● **DATA LISTING**
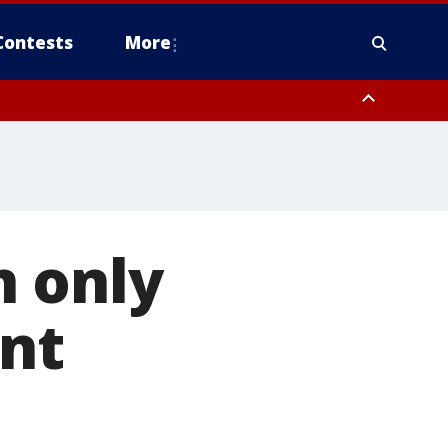
Contests
More
 FL out 20 NM
n only
ent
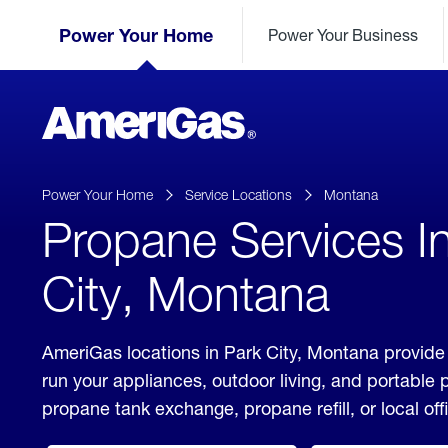
Skip
Header
to
Power Your Home
Power Your Business
Skipped.
Content
(press
ENTER)
AmeriGas
Propane
logo
Power Your Home
Service Locations
Montana
Propane Services I
City, Montana
AmeriGas locations in Park City, Montana provide 
run your appliances, outdoor living, and portable
propane tank exchange, propane refill, or local off
click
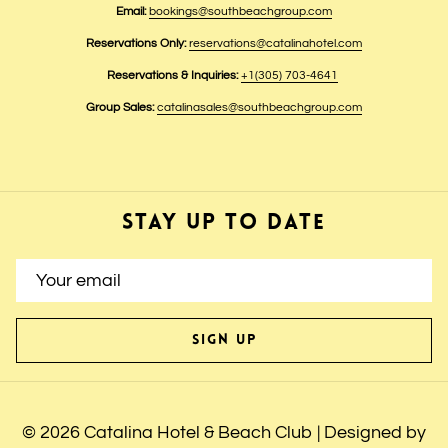
Email:
bookings@southbeachgroup.com
Reservations Only:
reservations@catalinahotel.com
Reservations & Inquiries:
+1(305) 703-4641
Group Sales:
catalinasales@southbeachgroup.com
STAY UP TO DATE
SIGN UP
©
2026
Catalina Hotel & Beach Club | Designed by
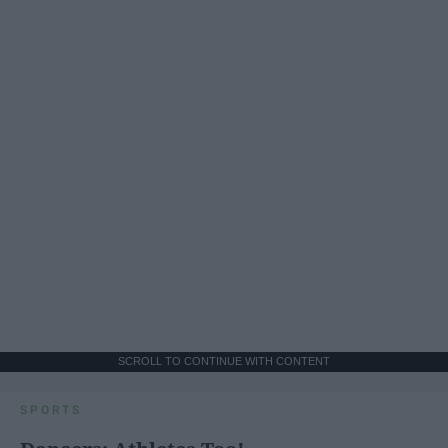
SCROLL TO CONTINUE WITH CONTENT
SPORTS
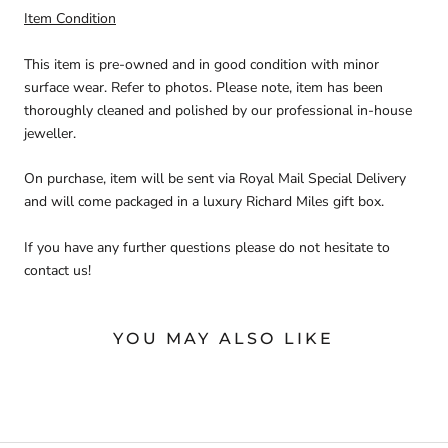
Item Condition
This item is pre-owned and in good condition with minor
surface wear. Refer to photos. Please note, item has been
thoroughly cleaned and polished by our professional in-house
jeweller.
On purchase, item will be sent via Royal Mail Special Delivery
and will come packaged in a luxury Richard Miles gift box.
If you have any further questions please do not hesitate to
contact us!
YOU MAY ALSO LIKE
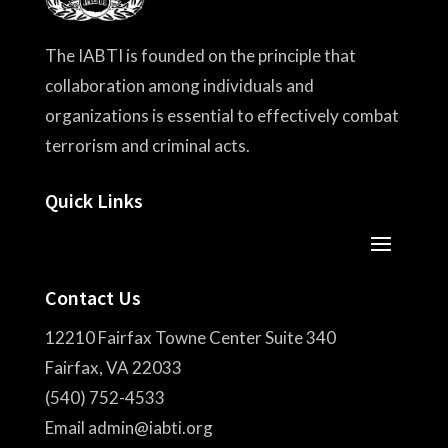
The IABTI is founded on the principle that
collaboration among individuals and
organizations is essential to effectively combat
terrorism and criminal acts.
Quick Links
Contact Us
12210 Fairfax Towne Center Suite 340
Fairfax, VA 22033
(540) 752-4533
Email admin@iabti.org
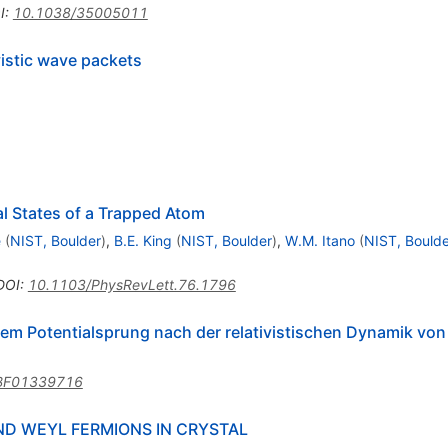
I
:
10.1038/35005011
vistic wave packets
l States of a Trapped Atom
e
(
NIST, Boulder
)
,
B.E. King
(
NIST, Boulder
)
,
W.M. Itano
(
NIST, Boulde
DOI
:
10.1103/PhysRevLett.76.1796
nem Potentialsprung nach der relativistischen Dynamik von
BF01339716
D WEYL FERMIONS IN CRYSTAL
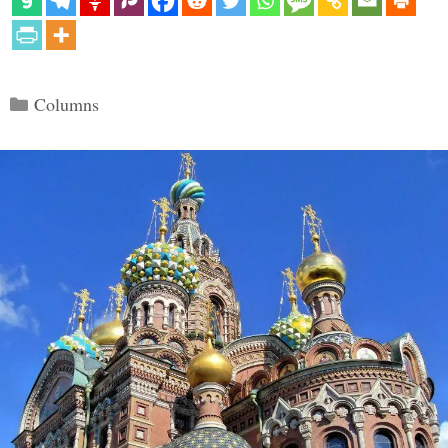
Categories
Columns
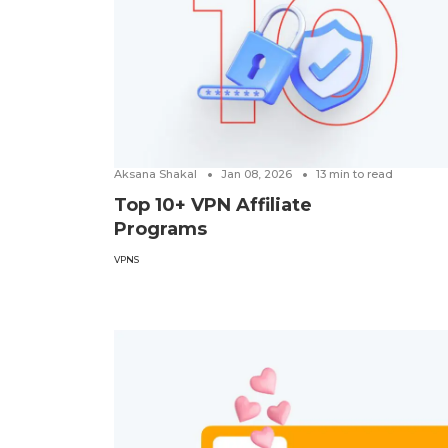
Aksana Shakal
Jan 08, 2026
13
min to read
Top 10+ VPN Affiliate
Programs
VPNS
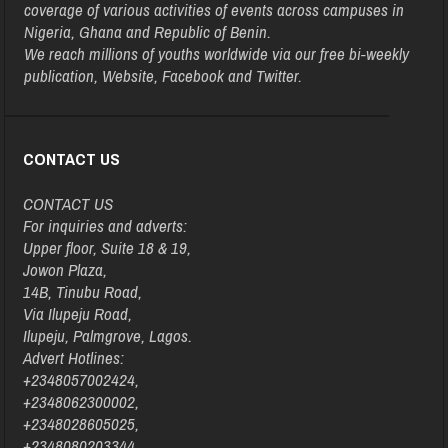
coverage of various activities of events across campuses in
Nigeria, Ghana and Republic of Benin.
We reach millions of youths worldwide via our free bi-weekly
publication, Website, Facebook and Twitter.
CONTACT US
CONTACT US
For inquiries and adverts:
Upper floor, Suite 18 & 19,
Jowon Plaza,
14B, Tinubu Road,
Via Ilupeju Road,
Ilupeju, Palmgrove, Lagos.
Advert Hotlines:
+2348057002424,
+2348062300002,
+2348028605025,
+2348080203344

● **WHAT THIS TASK INVOLVES**
Begin at the line containing "nem Potentialsprung nach" and extract every line through the end of the records, inclusive, exactly and only; omit pictures.

● **THE ANSWER**
nem Potentialsprung nach der relativistischen Dynamik von
BF01339716
D WEYL FERMIONS IN CRYSTAL
Categories
Columns
Aksana Shakal
Jan 08, 2026
13
min to read
Top 10+ VPN Affiliate
Programs
VPNS
coverage of various activities of events across campuses in
Nigeria, Ghana and Republic of Benin.
We reach millions of youths worldwide via our free bi-weekly
publication, Website, Facebook and Twitter.
CONTACT US
CONTACT US
For inquiries and adverts:
Upper floor, Suite 18 & 19,
Jowon Plaza,
14B, Tinubu Road,
Via Ilupeju Road,
Ilupeju, Palmgrove, Lagos.
Advert Hotlines:
+2348057002424,
+2348062300002,
+2348028605025,
+2348080203344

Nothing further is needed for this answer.